CORVALLIS, OR — Lumber firm Sierra Pacific Industries donated $6 million to the College of Forestry at Oregon State University to support construction of an advanced wood products laboratory, part of OSU’s Oregon Forest Science Complex that will create a new home for the college. Plum Creek donated $1 million in September to the complex.
The 85,000-square-foot Oregon Forest Science Complex will itself be made with advanced wood products, showcasing the beauty and usefulness of this building technique. In partnership with architecture firm Miller Hull, Michael Green, a leading innovator in high-rise wood construction, is designing the facility.
In the 20,000-square-foot laboratory, faculty and students will develop products like cross-laminated timber - the engineered wood panels at the center of growing global interest in substituting wood for steel and concrete in high-rise buildings.
Star architect Michael Green redesigned the Empire State Building in wood.

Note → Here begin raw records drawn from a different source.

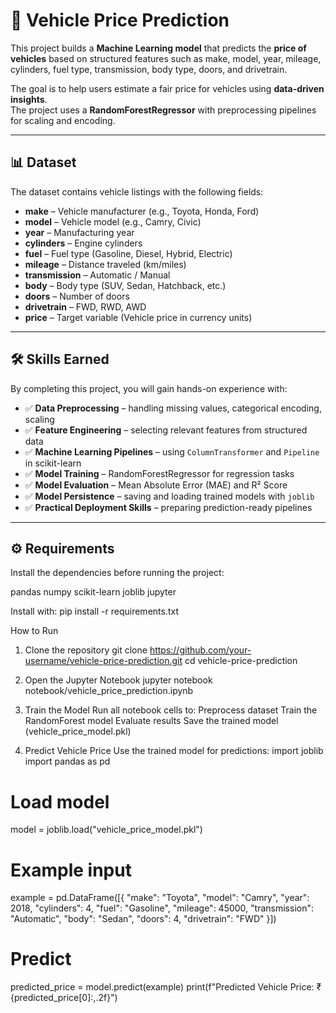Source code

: # 🚗 Vehicle Price Prediction

This project builds a **Machine Learning model** that predicts the **price of vehicles** based on 
structured features such as make, model, year, mileage, cylinders, fuel type, transmission, body type, 
doors, and drivetrain.  

The goal is to help users estimate a fair price for vehicles using **data-driven insights**.  
The project uses a **RandomForestRegressor** with preprocessing pipelines for scaling and encoding.  

---

## 📊 Dataset
The dataset contains vehicle listings with the following fields:
- **make** – Vehicle manufacturer (e.g., Toyota, Honda, Ford)  
- **model** – Vehicle model (e.g., Camry, Civic)  
- **year** – Manufacturing year  
- **cylinders** – Engine cylinders  
- **fuel** – Fuel type (Gasoline, Diesel, Hybrid, Electric)  
- **mileage** – Distance traveled (km/miles)  
- **transmission** – Automatic / Manual  
- **body** – Body type (SUV, Sedan, Hatchback, etc.)  
- **doors** – Number of doors  
- **drivetrain** – FWD, RWD, AWD  
- **price** – Target variable (Vehicle price in currency units)  

---

## 🛠️ Skills Earned
By completing this project, you will gain hands-on experience with:
- ✅ **Data Preprocessing** – handling missing values, categorical encoding, scaling  
- ✅ **Feature Engineering** – selecting relevant features from structured data  
- ✅ **Machine Learning Pipelines** – using `ColumnTransformer` and `Pipeline` in scikit-learn  
- ✅ **Model Training** – RandomForestRegressor for regression tasks  
- ✅ **Model Evaluation** – Mean Absolute Error (MAE) and R² Score  
- ✅ **Model Persistence** – saving and loading trained models with `joblib`  
- ✅ **Practical Deployment Skills** – preparing prediction-ready pipelines  

---

## ⚙️ Requirements
Install the dependencies before running the project:


pandas
numpy
scikit-learn
joblib
jupyter


Install with:
pip install -r requirements.txt

How to Run
1. Clone the repository
git clone https://github.com/your-username/vehicle-price-prediction.git
cd vehicle-price-prediction

2. Open the Jupyter Notebook
jupyter notebook notebook/vehicle_price_prediction.ipynb

3. Train the Model
Run all notebook cells to:
Preprocess dataset
Train the RandomForest model
Evaluate results
Save the trained model (vehicle_price_model.pkl)

4. Predict Vehicle Price
Use the trained model for predictions:
import joblib
import pandas as pd

# Load model
model = joblib.load("vehicle_price_model.pkl")

# Example input
example = pd.DataFrame([{
    "make": "Toyota",
    "model": "Camry",
    "year": 2018,
    "cylinders": 4,
    "fuel": "Gasoline",
    "mileage": 45000,
    "transmission": "Automatic",
    "body": "Sedan",
    "doors": 4,
    "drivetrain": "FWD"
}])

# Predict
predicted_price = model.predict(example)
print(f"Predicted Vehicle Price: ₹{predicted_price[0]:,.2f}")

California-based Sierra Pacific Industries is a third-generation, family-owned forest products company founded by A. A. “Red” Emmerson and his father, R. H. “Curly” Emmerson. In recognition of Sierra Pacific’s investment, the advanced wood products laboratory at OSU will be named in Red Emmerson’s honor.
Red Emmerson’s sons George Emmerson – who graduated from Oregon State in 1978 – and Mark Emmerson, a graduate of the University of California/Berkeley, lead the company as president and chairman/chief financial officer, respectively. Their sister Carolyn Emmerson Dietz, a 1982 OSU alumna, is president of the Sierra Pacific Foundation.
“We are extremely pleased to be associated with OSU’s Advanced Wood Products Laboratory,” George Emmerson said. “Sierra Pacific Industries has grown dramatically in the past 25 years, and we attribute much of that growth to a belief that advanced mill technology is an essential element of maintaining a competitive edge in the wood products industry.
“Wood has become the building product of choice in a carbon-constrained world, and no other material can match it for sustainability and renewability,” he said. “Success requires constant innovation.”
The A. A. “Red” Emmerson Advanced Wood Products Laboratory will give students access to groundbreaking research opportunities in a program that is consistently ranked as one of the best forestry schools in the world, said Thomas Maness, the Cheryl Ramberg Ford and Allyn C. Ford Dean of OSU’s College of Forestry.
“We’re confident that this laboratory will enhance our students’ experience and provide innovative solutions to the forest products industry,” Maness said. “This gift will allow us to build the state-of-the-art facility we need to test new ideas, yielding sustainable and advanced wood products that can change the world we live in.”
One of the university’s goals is to use the laboratory to establish Oregon as an international leader in the way wood is used in tall commercial and residential structures. That research, said OSU president Ed Ray, could have a profound impact on the state’s economy.
“Sierra Pacific’s commitment is a tremendous investment in the region’s future,” Ray said. “By developing new technologies and products that could be manufactured in Oregon and throughout the West, this lab will have a lasting positive impact on our state and its rural communities. We are deeply grateful for the company’s partnership.”
Efforts to secure funding for the Oregon Forest Science Complex, including $29.7 million in approved state bonds, are nearing completion. The project is one of several fundraising initiatives being led by the Oregon State University Foundation to advance the university’s strategic plan – creating transformative student learning experiences and building on the institution’s areas of greatest strength and potential impact.
OSU is one of only two U.S. universities designated a land-, sea-, space- and sun-grant institution. OSU is also Oregon’s only university to hold both the Carnegie Foundation’s top designation for research institutions and its prestigious Community Engagement classification. Its more than 26,000 students come from all 50 states and more than 90 nations. OSU programs touch every county within Oregon, and its faculty teach and conduct research on issues of national and global importance.